Esta recuperação parcial tornou-se possível graças à doação da família Malfatti ao IEB-USP, nas comemorações do centenário de nascimento da artista, em 1989. A doação incluiu o arquivo pessoal da pintora (fotos, documentos, manuscritos, catálogos, cartas, recortes), cadernos de desenho de vários períodos e, ainda, matrizes de gravura localizadas anos depois do falecimento de Anita Malfatti. Sobreviveram 22 placas de metal (cobre, zinco, latão e alumínio), uma sem gravação, outras com incisões frente e verso, correspondendo a 20 obras. Na maioria, trabalhos monocromáticos, placas de pequena dimensão, revelando texturas e linhas profundamente marcadas, e retratos simplesmente definidos em linhas incisas. Recuperaram imagens gravadas na Alemanha, nos Estados Unidos e no Brasil. Algumas já são conhecidas, através de exemplares originais realizados pela artista, já localizados. Uma devolve ao público a obra exposta na individual de 1914, reconhecível em fotografia da mostra (O colega, 1911/13); duas dão indícios sobre possíveis peças expostas em 1917/18 e 1922. Outras revelaram imagens até então desconhecidas. Quatro delas ainda levantam questões e pedem maior estudo.

Visando a recuperação, o estudo e a divulgação dessas obras constantes nas matrizes preservadas, o Instituto de Estudos Brasileiros realizou uma primeira etapa, de pesquisa, catalogação e recuperação do material calcográfico, trabalho realizado em 1996/97 por Ana Paula Felicíssimo de Camargo Lima (Bolsa de Artes VITAE), contando com a assessoria e experiência de Carlos Martins e o exemplo de profissionais e museus que realizaram trabalhos semelhantes. As placas apresentavam oxidações, algumas atenuadas; outras permaneceram, pois se manteve como diretriz primeira respeitar e preservar os traços, as escolhas e a intenção da artista.

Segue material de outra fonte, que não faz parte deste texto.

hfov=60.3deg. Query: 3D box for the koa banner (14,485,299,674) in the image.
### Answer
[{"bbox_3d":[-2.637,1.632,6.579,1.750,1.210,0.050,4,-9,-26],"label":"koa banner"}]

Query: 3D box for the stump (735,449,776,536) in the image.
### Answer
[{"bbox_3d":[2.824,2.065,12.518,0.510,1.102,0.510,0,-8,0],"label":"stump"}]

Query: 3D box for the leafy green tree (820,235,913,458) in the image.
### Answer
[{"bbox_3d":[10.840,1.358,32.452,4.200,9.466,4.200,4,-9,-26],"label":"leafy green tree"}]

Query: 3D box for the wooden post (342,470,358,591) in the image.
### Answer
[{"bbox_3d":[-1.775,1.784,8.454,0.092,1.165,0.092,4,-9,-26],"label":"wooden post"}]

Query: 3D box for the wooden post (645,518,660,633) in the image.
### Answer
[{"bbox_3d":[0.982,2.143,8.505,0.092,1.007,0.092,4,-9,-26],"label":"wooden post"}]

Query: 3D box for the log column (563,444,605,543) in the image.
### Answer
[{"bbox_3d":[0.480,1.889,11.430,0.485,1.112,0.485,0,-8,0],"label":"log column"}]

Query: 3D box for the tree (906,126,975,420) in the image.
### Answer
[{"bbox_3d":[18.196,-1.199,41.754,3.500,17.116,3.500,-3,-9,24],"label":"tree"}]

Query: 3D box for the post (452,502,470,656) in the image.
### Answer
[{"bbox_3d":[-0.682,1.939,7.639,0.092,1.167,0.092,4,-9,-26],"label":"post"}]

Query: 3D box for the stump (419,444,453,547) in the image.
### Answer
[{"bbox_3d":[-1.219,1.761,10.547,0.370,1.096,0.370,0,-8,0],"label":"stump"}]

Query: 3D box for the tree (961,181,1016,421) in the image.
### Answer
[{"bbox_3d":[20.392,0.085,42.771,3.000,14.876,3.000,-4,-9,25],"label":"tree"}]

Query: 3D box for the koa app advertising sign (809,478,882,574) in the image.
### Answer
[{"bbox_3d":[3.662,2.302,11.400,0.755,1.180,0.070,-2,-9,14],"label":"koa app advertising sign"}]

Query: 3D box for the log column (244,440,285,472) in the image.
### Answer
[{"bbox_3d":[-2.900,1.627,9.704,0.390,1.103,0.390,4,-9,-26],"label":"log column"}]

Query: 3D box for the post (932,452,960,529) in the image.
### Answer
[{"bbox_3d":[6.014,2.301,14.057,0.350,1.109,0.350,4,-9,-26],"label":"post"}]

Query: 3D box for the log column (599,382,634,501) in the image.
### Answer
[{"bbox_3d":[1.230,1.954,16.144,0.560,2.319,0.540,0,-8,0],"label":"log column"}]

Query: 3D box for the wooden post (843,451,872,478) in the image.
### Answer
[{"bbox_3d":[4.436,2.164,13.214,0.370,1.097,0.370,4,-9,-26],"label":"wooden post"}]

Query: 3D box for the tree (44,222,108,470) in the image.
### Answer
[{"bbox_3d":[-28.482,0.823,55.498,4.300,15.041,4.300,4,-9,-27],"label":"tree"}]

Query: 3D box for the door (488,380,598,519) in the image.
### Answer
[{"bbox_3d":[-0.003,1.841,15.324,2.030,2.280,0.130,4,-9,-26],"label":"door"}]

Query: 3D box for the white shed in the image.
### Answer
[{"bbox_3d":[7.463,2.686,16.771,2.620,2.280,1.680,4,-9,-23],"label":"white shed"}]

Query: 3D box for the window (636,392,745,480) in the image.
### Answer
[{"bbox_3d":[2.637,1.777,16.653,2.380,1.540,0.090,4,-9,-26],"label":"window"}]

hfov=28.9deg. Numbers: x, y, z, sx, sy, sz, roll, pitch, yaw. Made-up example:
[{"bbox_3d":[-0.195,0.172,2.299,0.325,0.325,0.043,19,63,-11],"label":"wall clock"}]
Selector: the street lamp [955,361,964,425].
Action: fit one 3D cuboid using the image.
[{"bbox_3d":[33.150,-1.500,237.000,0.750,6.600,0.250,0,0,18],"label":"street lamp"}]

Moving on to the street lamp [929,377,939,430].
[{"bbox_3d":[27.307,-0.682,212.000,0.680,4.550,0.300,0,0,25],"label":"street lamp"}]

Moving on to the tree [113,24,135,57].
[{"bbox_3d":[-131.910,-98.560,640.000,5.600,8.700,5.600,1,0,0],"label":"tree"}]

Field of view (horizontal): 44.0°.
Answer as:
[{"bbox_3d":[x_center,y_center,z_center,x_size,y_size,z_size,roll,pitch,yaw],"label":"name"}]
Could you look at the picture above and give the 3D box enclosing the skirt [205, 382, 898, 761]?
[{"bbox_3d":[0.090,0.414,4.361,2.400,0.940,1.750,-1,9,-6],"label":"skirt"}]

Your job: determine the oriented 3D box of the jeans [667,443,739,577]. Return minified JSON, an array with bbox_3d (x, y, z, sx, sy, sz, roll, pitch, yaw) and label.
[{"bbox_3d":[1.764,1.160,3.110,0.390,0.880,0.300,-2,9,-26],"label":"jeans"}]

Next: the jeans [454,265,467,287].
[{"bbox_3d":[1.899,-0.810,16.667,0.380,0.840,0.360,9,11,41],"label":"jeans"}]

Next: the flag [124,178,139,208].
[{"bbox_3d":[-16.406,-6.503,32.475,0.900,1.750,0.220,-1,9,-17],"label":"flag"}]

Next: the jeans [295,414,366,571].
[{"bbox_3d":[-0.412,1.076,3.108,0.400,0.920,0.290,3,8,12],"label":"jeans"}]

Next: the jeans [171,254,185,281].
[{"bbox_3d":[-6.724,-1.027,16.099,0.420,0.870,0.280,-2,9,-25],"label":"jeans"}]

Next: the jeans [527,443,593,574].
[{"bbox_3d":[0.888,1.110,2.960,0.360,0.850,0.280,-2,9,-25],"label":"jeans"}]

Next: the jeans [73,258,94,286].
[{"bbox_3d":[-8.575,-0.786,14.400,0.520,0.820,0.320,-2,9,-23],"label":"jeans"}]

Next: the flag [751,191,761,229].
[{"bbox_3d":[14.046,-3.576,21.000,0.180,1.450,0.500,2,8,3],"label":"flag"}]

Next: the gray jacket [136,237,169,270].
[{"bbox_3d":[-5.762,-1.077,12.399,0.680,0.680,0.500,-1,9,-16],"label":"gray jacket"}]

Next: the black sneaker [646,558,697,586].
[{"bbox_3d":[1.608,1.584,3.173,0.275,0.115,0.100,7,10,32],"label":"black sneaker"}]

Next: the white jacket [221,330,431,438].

O resultado possibilitou esta segunda etapa, a impressão póstuma documental, exemplar que permite o estudo de cada uma das imagens gravadas, complementando as matrizes da Coleção Anita Malfatti no IEB-USP. A presente exposição apresenta pela primeira vez essas imagens recuperadas, em uma impressão documental museológica, na qual, como foi dito, insinuam-se marcas da passagem do tempo, manchas ou sinais devidos às alterações do metal no decorrer dos cerca de 90 anos, que medeiam a incisão das placas realizada por Anita Malfatti e esta impressão no ano de 2005.

A exposição apresenta ainda documentos do arquivo da artista, relacionados com as gravuras. Entre os cadernos de desenho doados, um em especial fornece dados sobre a gravadora na época em que esteve nos Estados Unidos, com anotações de aulas e esboços de gravuras.

Nesta segunda etapa ocorre, ainda, a primeira tiragem póstuma de gravura de Anita Malfatti, realizada com a autorização da família e dentro dos parâmetros de salvaguarda já indicados. A tiragem segue o exemplo do modo como gabinetes de gravura de vários países e museus brasileiros vêm processando e divulgando seus acervos de matrizes.

O projeto contou com o suporte da Pró-Reitoria de Cultura e Extensão Universitária da USP, assim como o apoio da Direção e demais setores do IEB-USP, da família da pintora e de profissionais e instituições consultados ao longo do trabalho, a quem agradecemos.